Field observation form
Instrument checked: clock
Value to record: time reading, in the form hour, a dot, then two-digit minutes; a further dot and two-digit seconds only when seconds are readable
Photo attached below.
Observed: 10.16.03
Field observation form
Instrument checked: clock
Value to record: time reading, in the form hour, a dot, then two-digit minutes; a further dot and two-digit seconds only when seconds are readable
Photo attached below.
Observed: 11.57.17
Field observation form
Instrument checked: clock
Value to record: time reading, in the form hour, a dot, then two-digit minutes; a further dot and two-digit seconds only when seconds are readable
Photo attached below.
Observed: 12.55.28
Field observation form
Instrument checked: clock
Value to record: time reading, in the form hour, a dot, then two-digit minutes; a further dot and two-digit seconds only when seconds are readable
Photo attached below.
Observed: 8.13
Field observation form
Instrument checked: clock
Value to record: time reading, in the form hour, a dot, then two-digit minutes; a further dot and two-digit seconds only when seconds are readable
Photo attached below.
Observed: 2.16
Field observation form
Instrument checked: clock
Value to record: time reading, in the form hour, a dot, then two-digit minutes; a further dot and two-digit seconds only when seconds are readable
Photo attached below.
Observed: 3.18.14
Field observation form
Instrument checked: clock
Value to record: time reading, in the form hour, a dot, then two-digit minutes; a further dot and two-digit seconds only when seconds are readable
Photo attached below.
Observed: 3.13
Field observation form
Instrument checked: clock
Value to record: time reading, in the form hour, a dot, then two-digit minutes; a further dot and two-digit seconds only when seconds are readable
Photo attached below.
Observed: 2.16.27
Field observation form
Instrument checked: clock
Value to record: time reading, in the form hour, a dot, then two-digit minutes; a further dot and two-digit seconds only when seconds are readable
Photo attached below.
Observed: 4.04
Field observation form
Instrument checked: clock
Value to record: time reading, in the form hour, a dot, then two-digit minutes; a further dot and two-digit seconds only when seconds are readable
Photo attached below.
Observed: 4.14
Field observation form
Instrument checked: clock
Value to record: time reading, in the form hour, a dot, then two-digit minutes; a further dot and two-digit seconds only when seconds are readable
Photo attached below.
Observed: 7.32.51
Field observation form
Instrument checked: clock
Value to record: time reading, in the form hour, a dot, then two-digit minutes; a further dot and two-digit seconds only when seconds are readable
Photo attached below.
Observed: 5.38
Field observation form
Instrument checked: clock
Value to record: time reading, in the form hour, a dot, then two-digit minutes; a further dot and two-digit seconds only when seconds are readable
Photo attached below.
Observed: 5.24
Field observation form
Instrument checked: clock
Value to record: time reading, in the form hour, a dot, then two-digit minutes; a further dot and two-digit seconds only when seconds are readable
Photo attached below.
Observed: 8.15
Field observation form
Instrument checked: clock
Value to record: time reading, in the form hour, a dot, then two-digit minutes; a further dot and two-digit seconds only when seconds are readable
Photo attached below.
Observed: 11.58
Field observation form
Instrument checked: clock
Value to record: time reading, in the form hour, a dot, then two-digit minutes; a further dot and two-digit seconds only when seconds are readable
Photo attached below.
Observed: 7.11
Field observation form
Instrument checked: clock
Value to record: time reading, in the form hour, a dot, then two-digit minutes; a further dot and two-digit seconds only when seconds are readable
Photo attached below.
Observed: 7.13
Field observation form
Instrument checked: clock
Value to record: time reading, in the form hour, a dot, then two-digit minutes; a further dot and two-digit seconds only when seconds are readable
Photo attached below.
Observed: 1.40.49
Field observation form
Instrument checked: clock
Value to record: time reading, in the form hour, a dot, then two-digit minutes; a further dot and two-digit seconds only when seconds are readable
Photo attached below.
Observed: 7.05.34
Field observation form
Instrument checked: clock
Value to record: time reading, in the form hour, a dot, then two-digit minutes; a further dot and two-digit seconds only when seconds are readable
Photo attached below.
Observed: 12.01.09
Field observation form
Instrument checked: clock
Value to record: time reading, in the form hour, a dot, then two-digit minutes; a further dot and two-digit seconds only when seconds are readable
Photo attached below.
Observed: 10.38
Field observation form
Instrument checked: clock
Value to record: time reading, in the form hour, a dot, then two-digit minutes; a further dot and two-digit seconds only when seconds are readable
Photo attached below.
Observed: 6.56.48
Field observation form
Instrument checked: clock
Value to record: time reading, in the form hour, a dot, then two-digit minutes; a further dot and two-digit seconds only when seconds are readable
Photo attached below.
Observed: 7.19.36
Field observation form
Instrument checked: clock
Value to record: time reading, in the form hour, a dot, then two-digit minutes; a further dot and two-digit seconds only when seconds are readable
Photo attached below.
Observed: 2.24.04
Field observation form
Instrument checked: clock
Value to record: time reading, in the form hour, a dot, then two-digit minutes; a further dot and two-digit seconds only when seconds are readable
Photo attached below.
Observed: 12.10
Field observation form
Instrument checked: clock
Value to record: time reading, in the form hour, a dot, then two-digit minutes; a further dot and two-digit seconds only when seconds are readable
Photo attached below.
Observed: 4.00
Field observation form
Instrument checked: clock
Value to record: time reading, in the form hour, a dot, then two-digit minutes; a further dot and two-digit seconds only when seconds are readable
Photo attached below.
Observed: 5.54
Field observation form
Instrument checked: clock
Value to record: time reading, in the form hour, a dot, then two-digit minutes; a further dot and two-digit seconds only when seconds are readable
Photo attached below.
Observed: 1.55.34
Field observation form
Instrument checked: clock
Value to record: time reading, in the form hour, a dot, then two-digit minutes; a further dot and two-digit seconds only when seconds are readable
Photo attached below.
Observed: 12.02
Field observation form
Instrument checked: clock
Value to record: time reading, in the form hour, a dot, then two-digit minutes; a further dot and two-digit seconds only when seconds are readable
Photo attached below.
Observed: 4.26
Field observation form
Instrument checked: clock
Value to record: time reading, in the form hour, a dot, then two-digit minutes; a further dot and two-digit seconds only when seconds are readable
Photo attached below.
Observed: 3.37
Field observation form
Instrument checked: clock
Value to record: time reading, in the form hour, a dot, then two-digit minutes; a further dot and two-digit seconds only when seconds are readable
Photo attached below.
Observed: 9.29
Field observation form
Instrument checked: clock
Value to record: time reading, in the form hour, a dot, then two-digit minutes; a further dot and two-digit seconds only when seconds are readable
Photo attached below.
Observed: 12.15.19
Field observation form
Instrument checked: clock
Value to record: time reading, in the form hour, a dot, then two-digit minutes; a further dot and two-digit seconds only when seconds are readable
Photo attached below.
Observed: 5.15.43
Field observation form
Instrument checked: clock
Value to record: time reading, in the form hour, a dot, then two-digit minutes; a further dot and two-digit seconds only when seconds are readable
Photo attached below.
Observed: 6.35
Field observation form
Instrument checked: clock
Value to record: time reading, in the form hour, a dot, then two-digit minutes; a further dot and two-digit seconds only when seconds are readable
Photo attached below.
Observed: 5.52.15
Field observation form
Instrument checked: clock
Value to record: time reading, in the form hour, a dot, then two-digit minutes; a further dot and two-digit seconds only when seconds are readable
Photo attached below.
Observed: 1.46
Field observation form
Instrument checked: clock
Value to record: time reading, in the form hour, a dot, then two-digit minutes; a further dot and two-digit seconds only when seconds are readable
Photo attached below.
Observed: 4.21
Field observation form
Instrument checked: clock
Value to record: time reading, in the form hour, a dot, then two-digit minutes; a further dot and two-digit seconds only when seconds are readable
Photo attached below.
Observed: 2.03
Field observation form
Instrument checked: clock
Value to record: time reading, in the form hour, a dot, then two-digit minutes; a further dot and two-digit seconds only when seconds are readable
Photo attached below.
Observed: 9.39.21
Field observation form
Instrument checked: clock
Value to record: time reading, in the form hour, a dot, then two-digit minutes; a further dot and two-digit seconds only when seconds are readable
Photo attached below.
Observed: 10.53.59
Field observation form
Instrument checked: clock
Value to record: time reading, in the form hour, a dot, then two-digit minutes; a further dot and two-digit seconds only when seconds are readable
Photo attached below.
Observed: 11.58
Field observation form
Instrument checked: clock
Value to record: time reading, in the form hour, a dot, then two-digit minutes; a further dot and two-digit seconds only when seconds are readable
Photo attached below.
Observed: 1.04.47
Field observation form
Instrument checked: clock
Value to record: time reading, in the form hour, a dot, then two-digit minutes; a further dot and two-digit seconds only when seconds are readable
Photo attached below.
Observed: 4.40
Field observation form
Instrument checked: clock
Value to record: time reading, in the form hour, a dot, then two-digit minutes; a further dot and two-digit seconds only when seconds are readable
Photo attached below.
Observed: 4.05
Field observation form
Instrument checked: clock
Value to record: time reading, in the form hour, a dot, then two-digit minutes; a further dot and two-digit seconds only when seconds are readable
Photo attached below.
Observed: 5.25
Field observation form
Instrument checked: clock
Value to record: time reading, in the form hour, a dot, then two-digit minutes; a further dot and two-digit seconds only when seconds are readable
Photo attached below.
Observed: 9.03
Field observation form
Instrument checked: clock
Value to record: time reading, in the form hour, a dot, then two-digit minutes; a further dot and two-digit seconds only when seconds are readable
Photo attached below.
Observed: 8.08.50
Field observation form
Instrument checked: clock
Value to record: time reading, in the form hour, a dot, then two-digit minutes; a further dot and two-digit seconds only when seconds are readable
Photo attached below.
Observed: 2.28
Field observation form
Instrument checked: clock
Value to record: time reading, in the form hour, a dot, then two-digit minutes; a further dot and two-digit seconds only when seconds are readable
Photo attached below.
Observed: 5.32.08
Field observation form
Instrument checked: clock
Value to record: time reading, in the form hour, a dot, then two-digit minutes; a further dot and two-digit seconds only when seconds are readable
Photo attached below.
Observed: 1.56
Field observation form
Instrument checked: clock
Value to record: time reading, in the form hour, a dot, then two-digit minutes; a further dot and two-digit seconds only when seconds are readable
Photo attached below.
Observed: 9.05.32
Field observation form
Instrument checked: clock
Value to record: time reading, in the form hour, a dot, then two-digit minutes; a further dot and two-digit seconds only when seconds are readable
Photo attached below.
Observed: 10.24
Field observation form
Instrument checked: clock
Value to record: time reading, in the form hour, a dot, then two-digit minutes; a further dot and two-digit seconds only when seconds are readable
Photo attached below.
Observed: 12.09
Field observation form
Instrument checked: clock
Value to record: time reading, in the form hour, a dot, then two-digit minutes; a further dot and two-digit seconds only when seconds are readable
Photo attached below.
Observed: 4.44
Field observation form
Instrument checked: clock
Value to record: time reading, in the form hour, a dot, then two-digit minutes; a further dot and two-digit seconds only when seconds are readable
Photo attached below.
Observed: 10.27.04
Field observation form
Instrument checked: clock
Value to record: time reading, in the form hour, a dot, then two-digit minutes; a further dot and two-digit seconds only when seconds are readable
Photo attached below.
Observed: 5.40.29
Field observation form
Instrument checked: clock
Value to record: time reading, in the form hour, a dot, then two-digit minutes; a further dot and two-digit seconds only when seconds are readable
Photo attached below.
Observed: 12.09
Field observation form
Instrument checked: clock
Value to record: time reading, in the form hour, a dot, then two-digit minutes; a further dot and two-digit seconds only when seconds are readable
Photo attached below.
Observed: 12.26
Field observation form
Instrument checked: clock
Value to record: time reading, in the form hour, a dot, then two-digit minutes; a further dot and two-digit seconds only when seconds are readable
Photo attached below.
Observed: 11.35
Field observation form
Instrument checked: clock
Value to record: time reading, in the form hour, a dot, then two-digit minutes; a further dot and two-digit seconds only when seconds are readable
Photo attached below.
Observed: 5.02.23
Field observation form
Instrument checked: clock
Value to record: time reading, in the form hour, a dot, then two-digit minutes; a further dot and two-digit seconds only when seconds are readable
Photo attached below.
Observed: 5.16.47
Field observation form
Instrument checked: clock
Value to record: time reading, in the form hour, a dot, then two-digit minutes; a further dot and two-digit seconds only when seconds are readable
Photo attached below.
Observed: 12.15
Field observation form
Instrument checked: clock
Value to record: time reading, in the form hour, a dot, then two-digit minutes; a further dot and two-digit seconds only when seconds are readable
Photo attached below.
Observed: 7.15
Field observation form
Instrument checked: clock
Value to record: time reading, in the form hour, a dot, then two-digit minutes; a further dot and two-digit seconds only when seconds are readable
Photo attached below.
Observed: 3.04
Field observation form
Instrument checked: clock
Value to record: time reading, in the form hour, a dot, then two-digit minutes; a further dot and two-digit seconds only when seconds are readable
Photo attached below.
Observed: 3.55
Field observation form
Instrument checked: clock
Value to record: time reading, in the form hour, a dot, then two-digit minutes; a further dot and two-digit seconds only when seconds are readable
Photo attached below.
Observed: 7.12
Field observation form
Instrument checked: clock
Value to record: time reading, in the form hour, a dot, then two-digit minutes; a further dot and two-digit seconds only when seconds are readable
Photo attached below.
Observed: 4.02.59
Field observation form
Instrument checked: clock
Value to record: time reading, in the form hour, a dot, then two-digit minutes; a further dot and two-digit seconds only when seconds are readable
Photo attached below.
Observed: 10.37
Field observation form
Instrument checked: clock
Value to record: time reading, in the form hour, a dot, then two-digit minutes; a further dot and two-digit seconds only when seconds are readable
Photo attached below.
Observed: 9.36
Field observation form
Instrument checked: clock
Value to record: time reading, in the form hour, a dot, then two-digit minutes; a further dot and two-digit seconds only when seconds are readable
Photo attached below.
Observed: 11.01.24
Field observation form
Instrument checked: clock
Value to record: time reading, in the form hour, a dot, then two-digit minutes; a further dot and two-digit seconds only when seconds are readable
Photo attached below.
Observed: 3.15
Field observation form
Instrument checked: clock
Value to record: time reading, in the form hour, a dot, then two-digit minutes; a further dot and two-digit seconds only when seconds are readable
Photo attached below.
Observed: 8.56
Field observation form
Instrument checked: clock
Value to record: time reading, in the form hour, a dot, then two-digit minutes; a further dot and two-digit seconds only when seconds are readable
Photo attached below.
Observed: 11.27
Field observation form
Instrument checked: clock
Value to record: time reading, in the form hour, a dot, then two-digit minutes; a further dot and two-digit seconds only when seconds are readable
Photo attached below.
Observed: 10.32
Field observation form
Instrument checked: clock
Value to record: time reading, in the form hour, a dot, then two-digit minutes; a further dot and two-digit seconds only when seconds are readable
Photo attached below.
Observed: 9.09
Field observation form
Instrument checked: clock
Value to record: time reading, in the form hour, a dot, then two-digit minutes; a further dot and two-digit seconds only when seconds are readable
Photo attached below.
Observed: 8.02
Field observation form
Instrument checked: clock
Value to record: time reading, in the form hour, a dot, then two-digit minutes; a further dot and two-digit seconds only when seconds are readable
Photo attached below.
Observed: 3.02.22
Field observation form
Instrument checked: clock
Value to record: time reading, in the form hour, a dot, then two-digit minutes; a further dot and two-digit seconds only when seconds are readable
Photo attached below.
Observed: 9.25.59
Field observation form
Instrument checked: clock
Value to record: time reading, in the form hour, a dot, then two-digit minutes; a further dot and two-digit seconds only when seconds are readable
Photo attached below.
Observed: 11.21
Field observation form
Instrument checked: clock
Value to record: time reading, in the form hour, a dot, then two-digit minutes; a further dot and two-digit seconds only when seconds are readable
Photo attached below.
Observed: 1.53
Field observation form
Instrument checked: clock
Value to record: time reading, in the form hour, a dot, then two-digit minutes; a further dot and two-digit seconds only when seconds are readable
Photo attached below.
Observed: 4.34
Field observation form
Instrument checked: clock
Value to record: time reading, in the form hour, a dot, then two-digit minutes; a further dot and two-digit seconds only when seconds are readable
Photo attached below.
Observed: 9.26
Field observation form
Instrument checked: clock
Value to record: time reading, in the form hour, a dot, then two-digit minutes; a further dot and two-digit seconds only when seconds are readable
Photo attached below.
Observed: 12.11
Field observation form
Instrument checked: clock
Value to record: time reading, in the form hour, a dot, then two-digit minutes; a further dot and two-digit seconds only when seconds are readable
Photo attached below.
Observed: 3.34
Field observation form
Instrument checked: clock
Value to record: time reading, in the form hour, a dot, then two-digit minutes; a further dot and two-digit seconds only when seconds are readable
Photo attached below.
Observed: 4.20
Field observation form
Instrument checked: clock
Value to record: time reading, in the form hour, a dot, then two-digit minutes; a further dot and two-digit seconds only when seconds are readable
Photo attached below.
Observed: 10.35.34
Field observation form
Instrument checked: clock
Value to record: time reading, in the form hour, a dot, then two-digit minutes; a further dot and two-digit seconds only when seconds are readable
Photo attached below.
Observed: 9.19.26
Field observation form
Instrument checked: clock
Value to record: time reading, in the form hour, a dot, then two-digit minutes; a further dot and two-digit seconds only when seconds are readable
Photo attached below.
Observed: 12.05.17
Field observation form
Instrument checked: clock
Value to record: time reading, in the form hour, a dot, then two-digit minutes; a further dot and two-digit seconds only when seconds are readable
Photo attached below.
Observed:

* Brief
Give every line from the start of the rows above through the line containing "Observed: 3.13", both ends included, as a Markdown table with the columns Number and Text. Leave out blank lines.

* Exercise response
| Number | Text |
|---|---|
| 1 | Field observation form |
| 2 | Instrument checked: clock |
| 3 | Value to record: time reading, in the form hour, a dot, then two-digit minutes; a further dot and two-digit seconds only when seconds are readable |
| 4 | Photo attached below. |
| 5 | Observed: 10.16.03 |
| 6 | Field observation form |
| 7 | Instrument checked: clock |
| 8 | Value to record: time reading, in the form hour, a dot, then two-digit minutes; a further dot and two-digit seconds only when seconds are readable |
| 9 | Photo attached below. |
| 10 | Observed: 11.57.17 |
| 11 | Field observation form |
| 12 | Instrument checked: clock |
| 13 | Value to record: time reading, in the form hour, a dot, then two-digit minutes; a further dot and two-digit seconds only when seconds are readable |
| 14 | Photo attached below. |
| 15 | Observed: 12.55.28 |
| 16 | Field observation form |
| 17 | Instrument checked: clock |
| 18 | Value to record: time reading, in the form hour, a dot, then two-digit minutes; a further dot and two-digit seconds only when seconds are readable |
| 19 | Photo attached below. |
| 20 | Observed: 8.13 |
| 21 | Field observation form |
| 22 | Instrument checked: clock |
| 23 | Value to record: time reading, in the form hour, a dot, then two-digit minutes; a further dot and two-digit seconds only when seconds are readable |
| 24 | Photo attached below. |
| 25 | Observed: 2.16 |
| 26 | Field observation form |
| 27 | Instrument checked: clock |
| 28 | Value to record: time reading, in the form hour, a dot, then two-digit minutes; a further dot and two-digit seconds only when seconds are readable |
| 29 | Photo attached below. |
| 30 | Observed: 3.18.14 |
| 31 | Field observation form |
| 32 | Instrument checked: clock |
| 33 | Value to record: time reading, in the form hour, a dot, then two-digit minutes; a further dot and two-digit seconds only when seconds are readable |
| 34 | Photo attached below. |
| 35 | Observed: 3.13 |